-- start Records for this task --
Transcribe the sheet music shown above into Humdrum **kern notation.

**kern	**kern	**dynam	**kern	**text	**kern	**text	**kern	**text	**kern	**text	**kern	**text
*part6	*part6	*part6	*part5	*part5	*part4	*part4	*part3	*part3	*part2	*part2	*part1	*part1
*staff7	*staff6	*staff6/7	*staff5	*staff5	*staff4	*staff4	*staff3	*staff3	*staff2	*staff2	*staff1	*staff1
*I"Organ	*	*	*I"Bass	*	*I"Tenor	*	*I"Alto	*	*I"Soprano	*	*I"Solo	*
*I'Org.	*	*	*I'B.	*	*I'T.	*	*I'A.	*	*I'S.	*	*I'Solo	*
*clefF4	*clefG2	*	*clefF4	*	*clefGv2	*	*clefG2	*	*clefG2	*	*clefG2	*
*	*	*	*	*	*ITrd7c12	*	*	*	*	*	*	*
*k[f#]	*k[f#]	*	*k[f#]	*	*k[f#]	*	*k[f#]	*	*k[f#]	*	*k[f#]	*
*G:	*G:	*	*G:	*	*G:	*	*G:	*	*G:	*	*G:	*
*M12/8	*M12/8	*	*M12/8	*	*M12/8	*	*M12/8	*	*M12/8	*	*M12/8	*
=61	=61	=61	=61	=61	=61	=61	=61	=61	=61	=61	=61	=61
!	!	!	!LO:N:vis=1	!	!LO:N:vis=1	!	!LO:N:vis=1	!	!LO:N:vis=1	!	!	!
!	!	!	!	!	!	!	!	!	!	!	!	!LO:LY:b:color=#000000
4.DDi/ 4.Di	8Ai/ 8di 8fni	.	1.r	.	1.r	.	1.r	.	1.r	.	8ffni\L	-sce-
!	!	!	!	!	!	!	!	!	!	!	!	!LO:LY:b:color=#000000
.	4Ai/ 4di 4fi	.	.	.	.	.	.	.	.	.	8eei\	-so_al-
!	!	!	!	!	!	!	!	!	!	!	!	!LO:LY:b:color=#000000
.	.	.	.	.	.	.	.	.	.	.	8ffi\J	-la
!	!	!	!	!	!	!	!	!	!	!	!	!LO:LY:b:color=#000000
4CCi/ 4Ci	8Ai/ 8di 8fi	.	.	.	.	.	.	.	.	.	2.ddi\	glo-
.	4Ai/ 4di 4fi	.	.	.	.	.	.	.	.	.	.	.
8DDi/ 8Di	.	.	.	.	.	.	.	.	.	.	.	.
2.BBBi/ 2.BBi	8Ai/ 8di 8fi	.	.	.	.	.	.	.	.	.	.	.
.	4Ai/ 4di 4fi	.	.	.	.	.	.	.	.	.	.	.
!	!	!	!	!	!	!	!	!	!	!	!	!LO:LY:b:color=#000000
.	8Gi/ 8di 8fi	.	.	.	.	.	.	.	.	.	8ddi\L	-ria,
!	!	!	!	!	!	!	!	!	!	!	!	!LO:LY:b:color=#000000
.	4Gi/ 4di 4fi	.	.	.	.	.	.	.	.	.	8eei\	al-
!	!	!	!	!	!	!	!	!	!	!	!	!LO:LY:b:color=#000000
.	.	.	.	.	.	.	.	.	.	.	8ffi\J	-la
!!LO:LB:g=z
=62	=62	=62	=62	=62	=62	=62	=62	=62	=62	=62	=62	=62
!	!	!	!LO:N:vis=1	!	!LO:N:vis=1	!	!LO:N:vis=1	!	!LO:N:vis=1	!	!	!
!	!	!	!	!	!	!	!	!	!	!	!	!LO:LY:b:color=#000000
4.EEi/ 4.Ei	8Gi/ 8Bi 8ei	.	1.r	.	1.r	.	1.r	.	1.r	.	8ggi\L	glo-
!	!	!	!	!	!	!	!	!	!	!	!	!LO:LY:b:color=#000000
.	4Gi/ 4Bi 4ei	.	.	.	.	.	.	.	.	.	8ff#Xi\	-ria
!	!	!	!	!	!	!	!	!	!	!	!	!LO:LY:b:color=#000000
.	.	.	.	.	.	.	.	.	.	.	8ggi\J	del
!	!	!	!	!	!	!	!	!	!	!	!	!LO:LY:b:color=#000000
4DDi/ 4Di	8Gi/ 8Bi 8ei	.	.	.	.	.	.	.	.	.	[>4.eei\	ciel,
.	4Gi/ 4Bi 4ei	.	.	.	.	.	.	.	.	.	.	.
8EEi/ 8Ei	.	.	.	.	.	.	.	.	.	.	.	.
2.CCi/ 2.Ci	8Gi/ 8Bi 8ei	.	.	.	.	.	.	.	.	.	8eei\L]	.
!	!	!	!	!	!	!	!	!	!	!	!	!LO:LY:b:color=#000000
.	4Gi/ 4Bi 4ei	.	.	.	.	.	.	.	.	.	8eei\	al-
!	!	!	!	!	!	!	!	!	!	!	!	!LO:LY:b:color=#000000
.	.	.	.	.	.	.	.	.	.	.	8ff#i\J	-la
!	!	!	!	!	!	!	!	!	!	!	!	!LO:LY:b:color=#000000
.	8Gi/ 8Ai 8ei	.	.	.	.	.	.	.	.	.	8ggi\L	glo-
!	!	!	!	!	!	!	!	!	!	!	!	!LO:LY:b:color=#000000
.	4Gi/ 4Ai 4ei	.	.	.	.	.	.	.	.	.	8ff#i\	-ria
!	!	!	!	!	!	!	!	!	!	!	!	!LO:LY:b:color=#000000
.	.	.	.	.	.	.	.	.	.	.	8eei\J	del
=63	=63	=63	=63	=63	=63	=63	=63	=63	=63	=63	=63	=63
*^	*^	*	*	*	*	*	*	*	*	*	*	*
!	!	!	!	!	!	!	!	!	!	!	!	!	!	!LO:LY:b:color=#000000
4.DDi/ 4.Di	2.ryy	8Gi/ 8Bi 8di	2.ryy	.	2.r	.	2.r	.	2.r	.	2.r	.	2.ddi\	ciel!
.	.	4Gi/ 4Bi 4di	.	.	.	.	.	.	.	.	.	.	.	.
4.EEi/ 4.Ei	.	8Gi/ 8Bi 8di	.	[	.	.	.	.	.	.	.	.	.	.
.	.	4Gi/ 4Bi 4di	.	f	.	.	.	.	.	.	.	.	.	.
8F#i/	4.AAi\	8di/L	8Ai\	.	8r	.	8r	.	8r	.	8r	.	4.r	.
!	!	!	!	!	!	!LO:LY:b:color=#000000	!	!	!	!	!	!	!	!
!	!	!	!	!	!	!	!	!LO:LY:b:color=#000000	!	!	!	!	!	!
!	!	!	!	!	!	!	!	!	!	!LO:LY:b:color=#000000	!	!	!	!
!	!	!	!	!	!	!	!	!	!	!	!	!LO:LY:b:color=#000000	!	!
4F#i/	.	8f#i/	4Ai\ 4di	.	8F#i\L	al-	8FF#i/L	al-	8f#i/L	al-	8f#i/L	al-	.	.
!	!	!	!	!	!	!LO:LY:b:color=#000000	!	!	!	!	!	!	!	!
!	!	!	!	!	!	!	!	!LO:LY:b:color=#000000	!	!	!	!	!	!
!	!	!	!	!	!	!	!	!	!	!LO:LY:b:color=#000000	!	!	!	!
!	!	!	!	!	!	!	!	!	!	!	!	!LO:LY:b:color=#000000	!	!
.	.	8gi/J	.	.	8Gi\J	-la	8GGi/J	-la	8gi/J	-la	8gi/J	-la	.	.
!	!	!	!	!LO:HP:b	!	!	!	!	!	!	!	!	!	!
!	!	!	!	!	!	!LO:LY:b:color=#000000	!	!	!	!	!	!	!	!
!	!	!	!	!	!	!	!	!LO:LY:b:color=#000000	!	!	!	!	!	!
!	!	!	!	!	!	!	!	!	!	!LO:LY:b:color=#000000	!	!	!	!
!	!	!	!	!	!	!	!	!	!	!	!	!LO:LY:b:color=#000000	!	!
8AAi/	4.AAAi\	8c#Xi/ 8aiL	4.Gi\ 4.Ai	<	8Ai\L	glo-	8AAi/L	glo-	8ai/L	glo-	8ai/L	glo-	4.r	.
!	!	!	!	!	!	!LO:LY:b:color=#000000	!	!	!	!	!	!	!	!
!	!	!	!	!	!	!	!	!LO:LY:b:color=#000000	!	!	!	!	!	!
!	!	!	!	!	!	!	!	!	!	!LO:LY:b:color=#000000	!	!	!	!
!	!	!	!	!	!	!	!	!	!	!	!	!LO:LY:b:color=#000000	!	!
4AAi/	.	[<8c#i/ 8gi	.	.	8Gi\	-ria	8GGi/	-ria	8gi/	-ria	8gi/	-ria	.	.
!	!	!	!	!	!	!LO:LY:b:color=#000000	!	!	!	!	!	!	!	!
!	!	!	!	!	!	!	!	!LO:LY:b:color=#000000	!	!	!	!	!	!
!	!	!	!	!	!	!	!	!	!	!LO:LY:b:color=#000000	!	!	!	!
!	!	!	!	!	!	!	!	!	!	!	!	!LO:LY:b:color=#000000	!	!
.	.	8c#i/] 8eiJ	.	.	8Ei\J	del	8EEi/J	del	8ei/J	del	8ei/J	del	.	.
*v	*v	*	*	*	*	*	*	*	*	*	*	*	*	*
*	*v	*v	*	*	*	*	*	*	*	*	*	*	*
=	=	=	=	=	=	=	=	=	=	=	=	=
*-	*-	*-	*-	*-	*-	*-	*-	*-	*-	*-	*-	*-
-- end Records for this task --
Instructions for the task =
Report every line of the records that contains the string "Solo", copying each one in full. Case counts.

The output =
*I"Organ	*	*	*I"Bass	*	*I"Tenor	*	*I"Alto	*	*I"Soprano	*	*I"Solo	*
*I'Org.	*	*	*I'B.	*	*I'T.	*	*I'A.	*	*I'S.	*	*I'Solo	*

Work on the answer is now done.